I thought I would have a go at these, 17.00 for 12.00, not a bad price. The recipe looks good in hops. Pacifica, green bullet and dr rudi. If I am totally honest I cannot taste or smell any hops and if I was a betting man I would say this is more a lager. Seems to have a crisp finish. Having said that is not a bad quaffer. I wonder if they think general public won't know what a pale ale is and just put a label on it that looks good. ... and is trendy.. cheers


----------



## Dave70

trustyrusty said:


> Hi, just trying a beer, sometimes you run out or nothing ready, or know what other beers taste like..
> 
> I thought I would have a go at these, 17.00 for 12.00, not a bad price. The recipe looks good in hops. Pacifica, green bullet and dr rudi. If I am totally honest* I cannot taste or smell any hops and if I was a betting man I would say this is more a lager.* Seems to have a crisp finish. Having said that is not a bad quaffer. I wonder if they think general public won't know what a pale ale is and just put a label on it that looks good. ... and is trendy.. cheers



My theory is all ALDI beers are third running party-gyle versions of some kind of Crown Lager clone with the secret ingredient being corn syrup. More of a conspiracy theory actually.


----------



## manticle

Made by lizards inside a holographic flat earth downloaded to your brain via pokemon go.

No Aldi down here so nothing of actual value to add.
Apologies


----------



## Phil McGuinness

ALDI's North of Nowhere Pale Ale just won Best Australian Style Pale Ale at the Aussie beer awards. Must be smart lizards.


----------



## Phil McGuinness

Link here - https://www.rasv.com.au/media/3306/2019-aiba-catalogue-of-results.pdf


----------



## Timbo

I’ve had that beer...how a beer that tastes like melon, using New Zealand bred hops wins gold “Classic Australian Pale Ale” is beyond me.

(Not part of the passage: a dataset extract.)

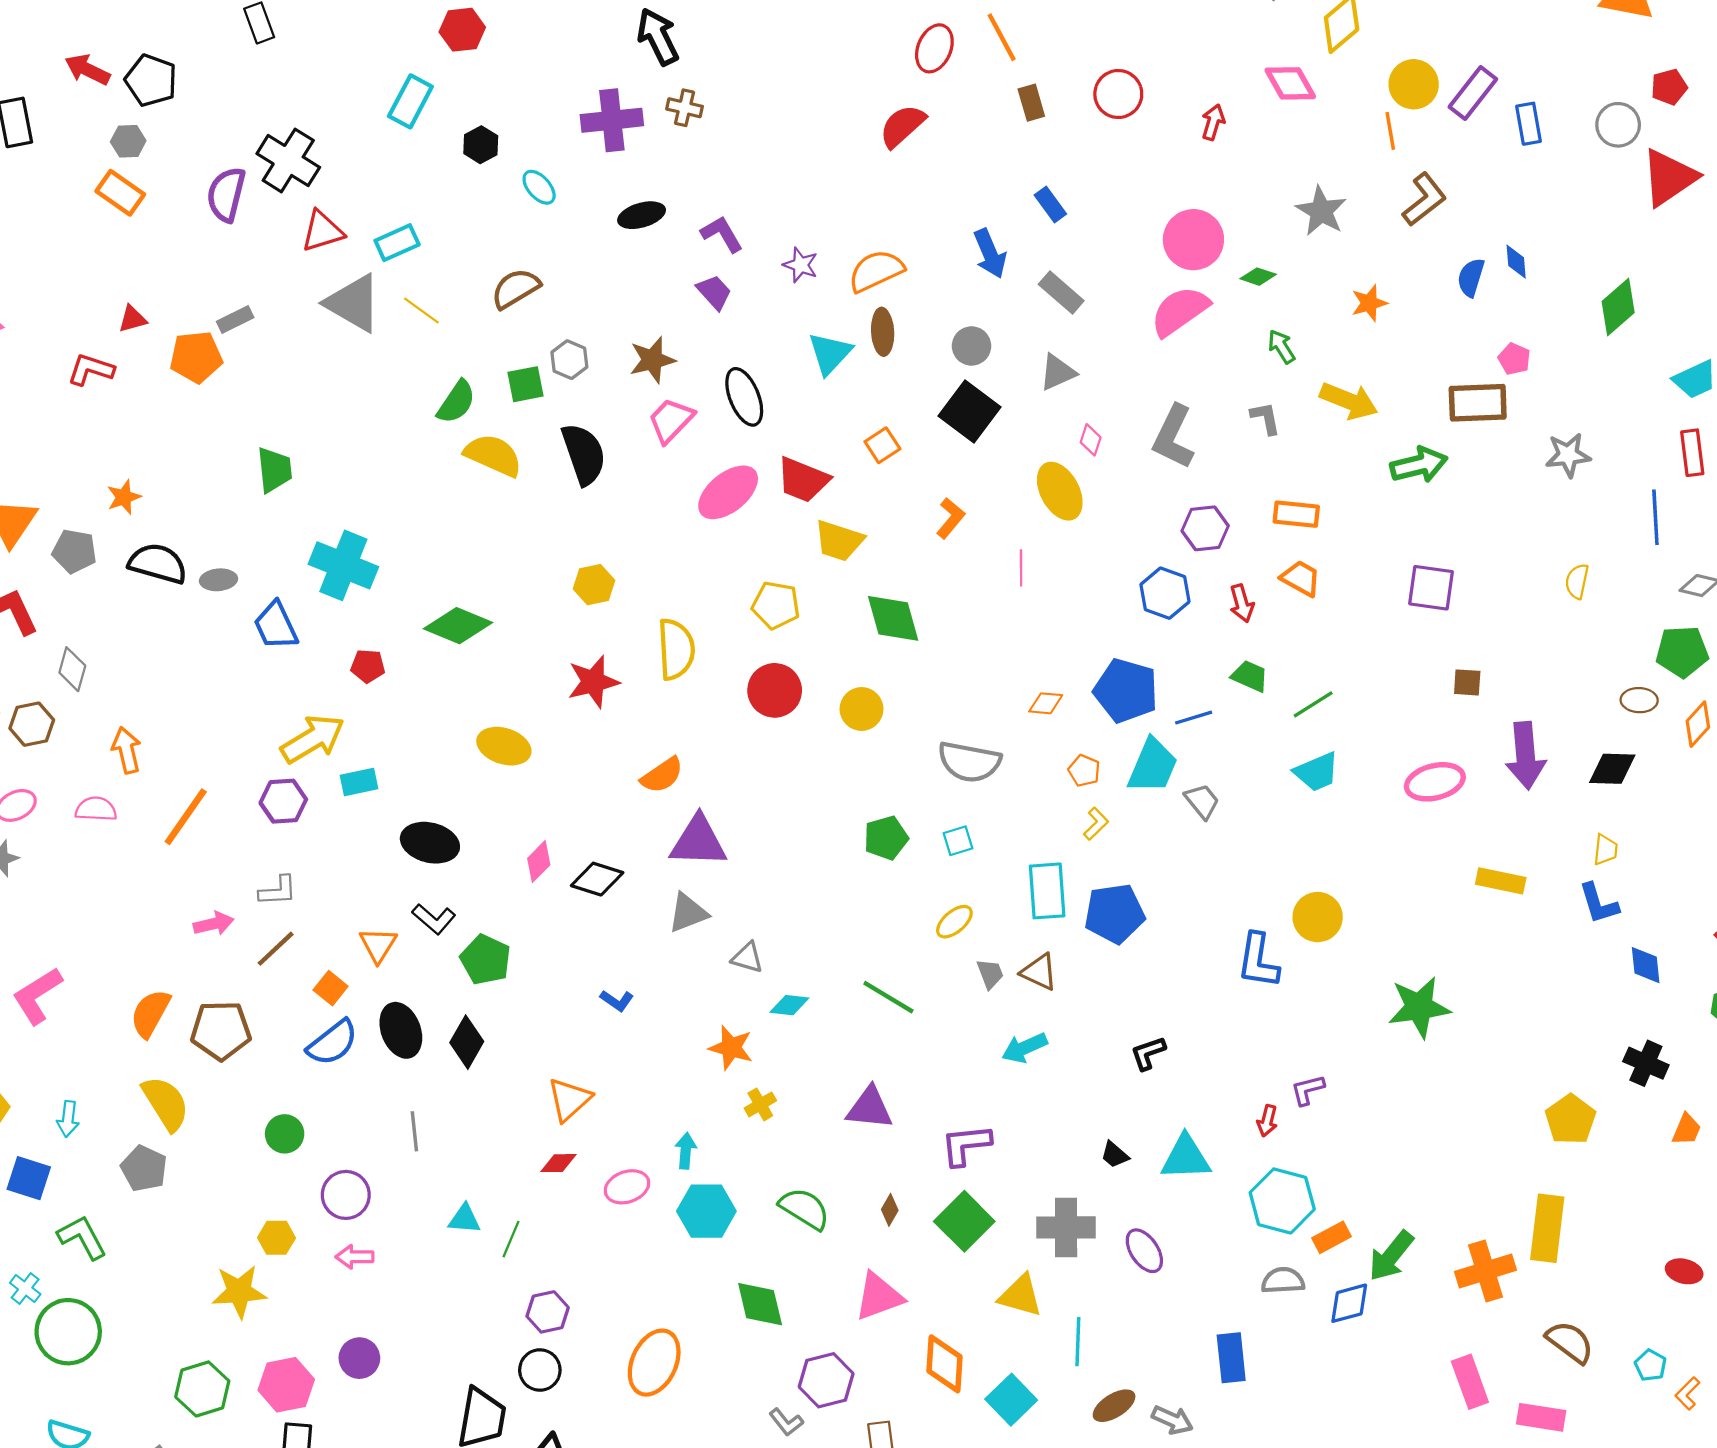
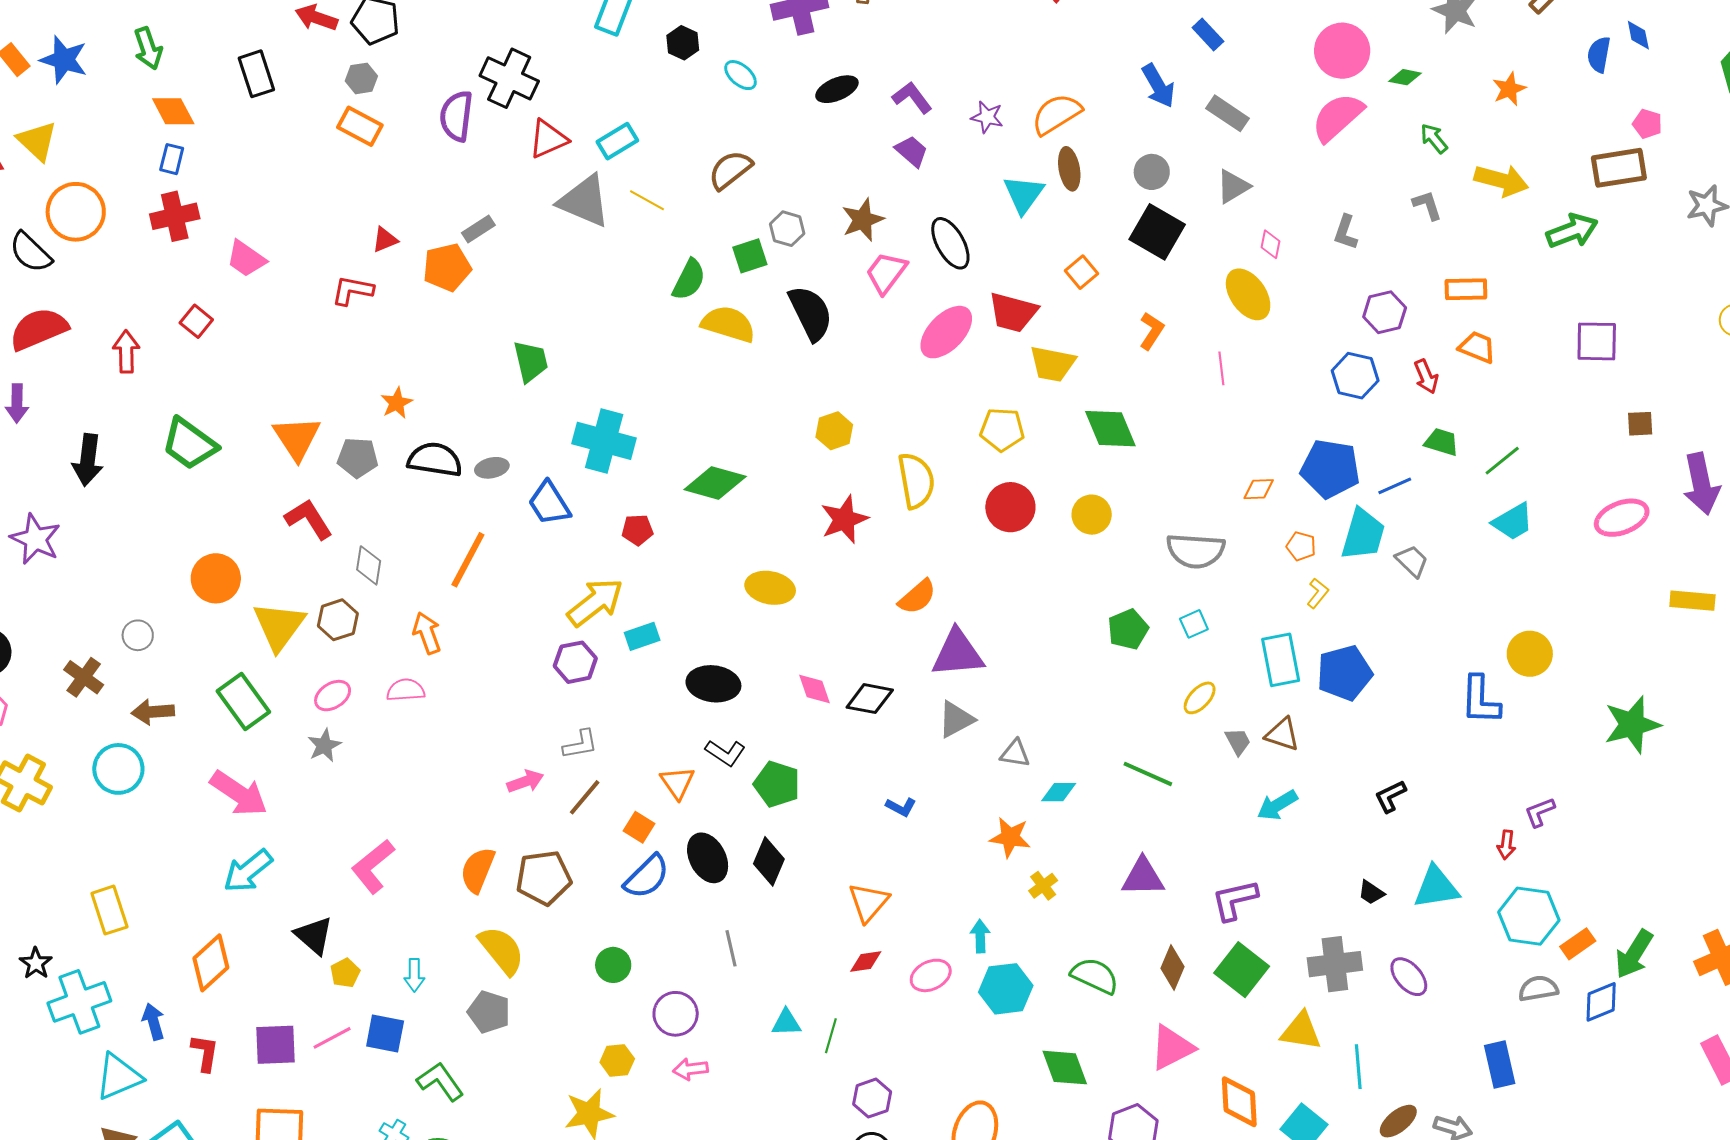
gray L-shape: (1173, 437) -> (1346, 232), size x0.6
orange line: (186, 817) -> (468, 560), moved
pink diamond: (539, 862) -> (814, 689), turned -57
brown diamond: (890, 1210) -> (1172, 967), size x1.5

I didn’t like it all. Was disappointed to see it beat coopers in that list which to me is the bona fide classic Aussie style pale ale.

Funny how nearly every alcoholic drink sold at ALDI is an “award winner”....


----------



## sp0rk

Timbo said:


> I’ve had that beer...how a beer that tastes like melon, using New Zealand bred hops wins gold “Classic Australian Pale Ale” is beyond me. I didn’t like it all. Was disappointed to see it beat coopers in that list which to me is the bona fide classic Aussie style pale ale.
> 
> Funny how nearly every alcoholic drink sold at ALDI is an “award winner”....


If it is judged that it fits the style guidelines, it will win an award
It doesn't have to be the best or tastiest beer, just has to fit the style guidelines


----------



## Timbo

sp0rk said:


> If it is judged that it fits the style guidelines, it will win an award
> It doesn't have to be the best or tastiest beer, just has to fit the style guidelines


I understand, and I’m obviously wrong, but a beer that originates from NZ, with NZ hops doesn’t scream classic Australian to me. If it falls under the guidelines, then I’ll happily disagree with them. From memory, it’s a super budget beer that’s less than $20 for 12 stubbies and it tasted like it. I take these things with a grain of salt!


----------



## davidcmilles50

Dissapointed with this beer. First time try... Too sweet, no noticeable hops taste, cheap and it tastes like it. Not buying this one again.


----------